Il regista dello spettacolo nato in coproduzione con il Teatro Bunka Kaikan di Tokyo e al Palau de la Música di Barcellona è Aleksi Barrière, lo stesso che ha curato la versione multilingue dell'opera che ha stupito critica e pubblico al recente Festival di Aix-en-Provence, Innocence. Commissione dei teatri di Amsterdam, Helsinki, Londra, San Francisco e New York (dove approderà prossimamente Covid permettendo), è una psicothriller opera, dove l'azione presente (una cerimonia nuziale) si interseca ai ricordi di una strage in una scuola internazionale, narrata con la tecnica della rivelazione goccia a goccia di una serie televisiva.

I lavori della Saariaho spesso nascono e si confrontano con interpreti speciali (divenendo anche ritratti degli esecutori) come nel caso di Notes On Light (2006), presentato nella serata d'apertura al Teatro La Fenice. Un brano per violoncello e orchestra dove «il Solista non è solo l'eroe» del brano: «lui/lei devono reclamare i propri diritti», come scrive il violoncellista-dedicatario-solista del concerto di Venezia, Anssi Karttunen: «deve combattere, guidare, collaborare e, a volte, sottomettersi all'orchestra», sempre guardando nel cuore della luce, il silenzio (T. S. Eliot).

La qualità dei testi che la Saariaho affronta è sempre molto alta, come nella sua opera La Passion de Simone, una via crucis in 15 stazioni attraverso il pensiero di una donna straordinaria, Simone Weil, e la sua ossessione per il problema dell'ingiustizia sociale. Lo stesso vale per il brano per coro ed elettronica, Tag des Jahrs («Giorno dell'Anno», 2001), che sarà presentato nella tana principale della Biennale, il Teatro alle Tese all'Arsenale. È basato su testi che Friedrich Hölderlin registrò sotto pseudonimo «con date di decadi e secoli diversi», spiega la compositrice che li ha sentiti come «visioni di momenti che passano in un battito di ciglia e svaniscono o si trasformano in nuovi momenti di intensità» in uno stile corale arcaico mescolato a inserti registrati di voci umane, uccelli, vento e altri suoni di natura.

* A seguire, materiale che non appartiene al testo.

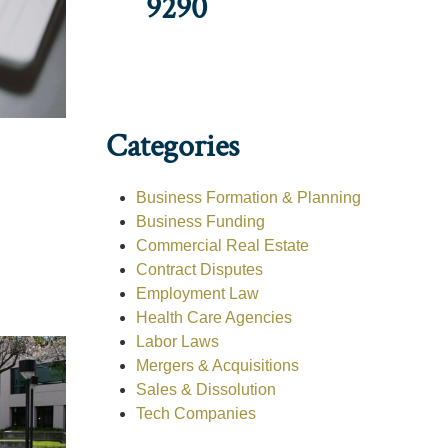
9290
Categories
Business Formation & Planning
Business Funding
Commercial Real Estate
Contract Disputes
Employment Law
Health Care Agencies
Labor Laws
Mergers & Acquisitions
Sales & Dissolution
Tech Companies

Pur affrontando tematiche spirituali e filosofiche, il lavoro della Saariaho non è chiuso affatto in una torre eburnea, ma come dimostra Innocence scandaglia problemi ai noi vicini come il senso di colpa e la sua rimozione in una collettività, le radici della violenza fra i giovani. «L'arte ci fornisce strumenti incredibili per affrontare le nostre emozioni e la nostra intelligenza emotiva nel suo complesso. Esistono tutte quelle forme di arte terapia proprio perché le arti hanno tali poteri curativi», ci ricorda l'artista Saariaho. «Sarebbe uno shock se i bambini fossero privati di tutto questo. Pensate a tutti quei ragazzi. In Finlandia c'è naturalmente l'hockey su ghiaccio, un'attività che va bene, ma che alla fine fornisce loro mezzi abbastanza aggressivi per relazionarsi. Per empatia e tolleranza, l'arte è un potente strumento di educazione».

Chi ha orecchie per intendere, intenda.